When Richard wanted to have sex with Barbara, she flat-out refused for the longest time, but he was not about to take no for an answer, and Barbara became pregnant still again, the fourth time. Richard promised he wouldn’t hit her, but if he came home in a bad mood, and something she did didn’t please him, he’d slap her. As Barbara’s stomach began to grow again, she summoned up the courage to tell him, “Richard, listen to me carefully… real carefully—if God blesses us with a child, and you hurt that child, hit that child, I swear I’ll kill you. I’ll cut your throat while you’re sleeping. I’ll poison your food…. I’ll kill you. Hitting me, abusing me, is one thing. You ever so much as lift a finger to my child, you’re dead.”
Strangely enough, Richard readily accepted this; he didn’t even answer her.
Barbara and Richard moved again, to a cute little garden apartment in Cliffside Park. The fourth pregnancy was very difficult for Barbara. For the last several months she was bedridden. She saw a pediatrician every week. Between doctor visits and everything else, money was short. To help make ends meet and have a little nest egg for the baby’s arrival, Richard took a second job driving a delivery truck. He worked all day at the lab, took the bus home, had a quick dinner, went and drove the delivery truck most of the night; then he would sleep a few hours before he had to go back to the lab. He was always tired, in a bad mood, his body aching, and still he was coming up short. Having a child was an expensive proposition. The harder I worked, it seemed, the less we had. I felt like I was… I was drowning, and no matter how hard I tried, I couldn’t stay afloat, Richard explained.
Against his better judgment and the solemn promise he’d made to himself, Richard decided to become a player again; now, however, he would be much more careful and judicious, not take any undue chances, he vowed.
And he soon turned to his old friend—crime.
Richard contacted a couple of fellows he knew back in Jersey City, two hard-boiled Irishmen who were quiet and stand-up, discreet and tough, professional hijack artists. One was John Hamil, the other Sean O’Keefe. They had contacts with guys who worked in different trucking companies and sometimes got tips about good loads. They knew that Richard was reliable and tough, that he kept his mouth shut—and that he was deadly. The three of them, tipped off by a loader, staked out a trucking company in Union.

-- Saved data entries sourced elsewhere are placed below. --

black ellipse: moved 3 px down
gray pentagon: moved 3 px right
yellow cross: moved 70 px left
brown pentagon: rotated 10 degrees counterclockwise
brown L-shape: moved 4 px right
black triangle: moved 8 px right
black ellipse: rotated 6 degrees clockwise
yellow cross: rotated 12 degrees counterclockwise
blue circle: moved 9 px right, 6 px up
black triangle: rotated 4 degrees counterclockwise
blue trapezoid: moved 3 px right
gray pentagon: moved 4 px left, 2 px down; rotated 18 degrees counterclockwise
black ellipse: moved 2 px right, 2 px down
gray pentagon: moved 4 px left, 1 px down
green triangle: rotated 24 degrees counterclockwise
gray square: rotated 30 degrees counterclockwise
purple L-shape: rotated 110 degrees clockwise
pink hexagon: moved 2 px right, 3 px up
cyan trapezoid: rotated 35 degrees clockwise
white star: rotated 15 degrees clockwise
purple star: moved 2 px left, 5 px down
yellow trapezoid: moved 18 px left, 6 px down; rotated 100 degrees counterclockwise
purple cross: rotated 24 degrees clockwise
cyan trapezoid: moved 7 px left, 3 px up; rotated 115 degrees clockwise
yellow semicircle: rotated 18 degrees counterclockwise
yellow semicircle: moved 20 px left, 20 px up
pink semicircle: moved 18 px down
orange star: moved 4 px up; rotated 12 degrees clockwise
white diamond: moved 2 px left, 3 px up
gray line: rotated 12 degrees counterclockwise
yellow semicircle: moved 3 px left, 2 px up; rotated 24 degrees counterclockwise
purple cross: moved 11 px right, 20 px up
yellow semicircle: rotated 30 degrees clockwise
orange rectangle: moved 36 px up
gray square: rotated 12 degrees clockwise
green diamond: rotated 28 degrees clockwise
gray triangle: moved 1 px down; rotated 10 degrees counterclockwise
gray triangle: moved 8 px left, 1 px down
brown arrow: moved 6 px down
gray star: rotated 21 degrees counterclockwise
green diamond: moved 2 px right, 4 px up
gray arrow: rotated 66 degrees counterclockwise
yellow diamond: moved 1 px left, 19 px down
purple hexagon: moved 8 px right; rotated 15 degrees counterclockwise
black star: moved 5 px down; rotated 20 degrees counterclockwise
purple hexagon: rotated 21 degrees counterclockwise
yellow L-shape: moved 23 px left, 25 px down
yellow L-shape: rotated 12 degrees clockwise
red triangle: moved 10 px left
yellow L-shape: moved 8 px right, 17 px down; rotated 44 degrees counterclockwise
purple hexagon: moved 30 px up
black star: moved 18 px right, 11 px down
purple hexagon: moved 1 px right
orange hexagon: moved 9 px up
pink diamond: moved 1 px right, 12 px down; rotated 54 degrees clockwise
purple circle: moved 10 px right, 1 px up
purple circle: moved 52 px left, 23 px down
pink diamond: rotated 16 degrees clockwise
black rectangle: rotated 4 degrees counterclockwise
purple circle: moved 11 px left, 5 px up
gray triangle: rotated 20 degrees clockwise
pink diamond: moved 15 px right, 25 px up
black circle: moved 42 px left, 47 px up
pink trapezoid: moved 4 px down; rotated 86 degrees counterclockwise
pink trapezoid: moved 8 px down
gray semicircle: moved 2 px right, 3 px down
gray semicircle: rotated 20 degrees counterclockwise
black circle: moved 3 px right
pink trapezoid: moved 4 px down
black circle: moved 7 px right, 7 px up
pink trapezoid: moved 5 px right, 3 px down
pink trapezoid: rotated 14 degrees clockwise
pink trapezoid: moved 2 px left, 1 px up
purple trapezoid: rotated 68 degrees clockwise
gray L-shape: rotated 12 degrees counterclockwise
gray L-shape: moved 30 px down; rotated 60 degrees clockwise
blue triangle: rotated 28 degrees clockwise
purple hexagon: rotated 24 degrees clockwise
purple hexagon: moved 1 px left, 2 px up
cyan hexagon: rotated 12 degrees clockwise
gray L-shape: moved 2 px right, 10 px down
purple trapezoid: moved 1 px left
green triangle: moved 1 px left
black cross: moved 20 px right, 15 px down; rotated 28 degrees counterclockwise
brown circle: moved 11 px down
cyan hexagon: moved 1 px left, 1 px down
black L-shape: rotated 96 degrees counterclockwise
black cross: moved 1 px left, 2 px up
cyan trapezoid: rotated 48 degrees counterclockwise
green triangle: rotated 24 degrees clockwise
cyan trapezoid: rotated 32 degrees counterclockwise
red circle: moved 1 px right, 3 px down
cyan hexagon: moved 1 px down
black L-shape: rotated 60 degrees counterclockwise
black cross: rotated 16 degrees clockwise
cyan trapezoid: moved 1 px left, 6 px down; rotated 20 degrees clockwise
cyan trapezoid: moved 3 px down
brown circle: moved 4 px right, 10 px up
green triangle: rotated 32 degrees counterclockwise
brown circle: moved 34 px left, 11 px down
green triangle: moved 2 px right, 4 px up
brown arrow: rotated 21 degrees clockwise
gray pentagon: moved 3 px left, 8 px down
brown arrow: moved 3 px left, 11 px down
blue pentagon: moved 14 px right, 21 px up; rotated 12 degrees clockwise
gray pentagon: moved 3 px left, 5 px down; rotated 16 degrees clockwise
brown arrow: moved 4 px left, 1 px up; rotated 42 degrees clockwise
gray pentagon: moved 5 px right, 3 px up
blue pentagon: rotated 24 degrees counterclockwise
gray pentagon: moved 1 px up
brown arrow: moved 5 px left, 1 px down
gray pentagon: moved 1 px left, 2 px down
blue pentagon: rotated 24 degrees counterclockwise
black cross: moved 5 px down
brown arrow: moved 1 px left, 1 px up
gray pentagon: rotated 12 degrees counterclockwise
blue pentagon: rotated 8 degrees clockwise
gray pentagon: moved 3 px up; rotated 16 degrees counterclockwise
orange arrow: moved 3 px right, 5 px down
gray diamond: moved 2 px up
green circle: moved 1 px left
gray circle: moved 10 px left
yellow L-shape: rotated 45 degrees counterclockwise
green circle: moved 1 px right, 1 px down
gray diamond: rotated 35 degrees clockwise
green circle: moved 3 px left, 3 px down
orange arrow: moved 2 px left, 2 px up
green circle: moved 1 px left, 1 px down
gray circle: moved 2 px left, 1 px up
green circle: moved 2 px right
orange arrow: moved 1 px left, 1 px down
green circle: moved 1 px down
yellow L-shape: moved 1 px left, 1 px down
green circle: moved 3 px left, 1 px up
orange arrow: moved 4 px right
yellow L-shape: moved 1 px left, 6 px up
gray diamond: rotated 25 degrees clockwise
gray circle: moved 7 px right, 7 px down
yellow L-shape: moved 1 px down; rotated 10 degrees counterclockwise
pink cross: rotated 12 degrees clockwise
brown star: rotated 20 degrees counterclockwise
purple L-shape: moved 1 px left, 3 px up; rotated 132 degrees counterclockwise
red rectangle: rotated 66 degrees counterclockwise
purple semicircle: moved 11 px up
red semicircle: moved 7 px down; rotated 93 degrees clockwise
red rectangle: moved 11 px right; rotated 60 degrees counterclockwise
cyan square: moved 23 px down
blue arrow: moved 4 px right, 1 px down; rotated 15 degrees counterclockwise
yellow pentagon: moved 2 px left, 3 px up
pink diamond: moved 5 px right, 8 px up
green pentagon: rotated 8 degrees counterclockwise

They saw how truckers just pulled into the yard, hooked up to a rig, and drove away, waving to the security guard as they went. This, they decided, would be an easy way to get their hands on valuable loads without so much as a how-do-you-do. Richard even went to a truck-driving school to learn the intricacies of handling an eighteen-wheeler. He was the only one who had the balls to just drive onto the lot and hook up to a rig as if he had every right, so outright bold no one even thought of questioning him.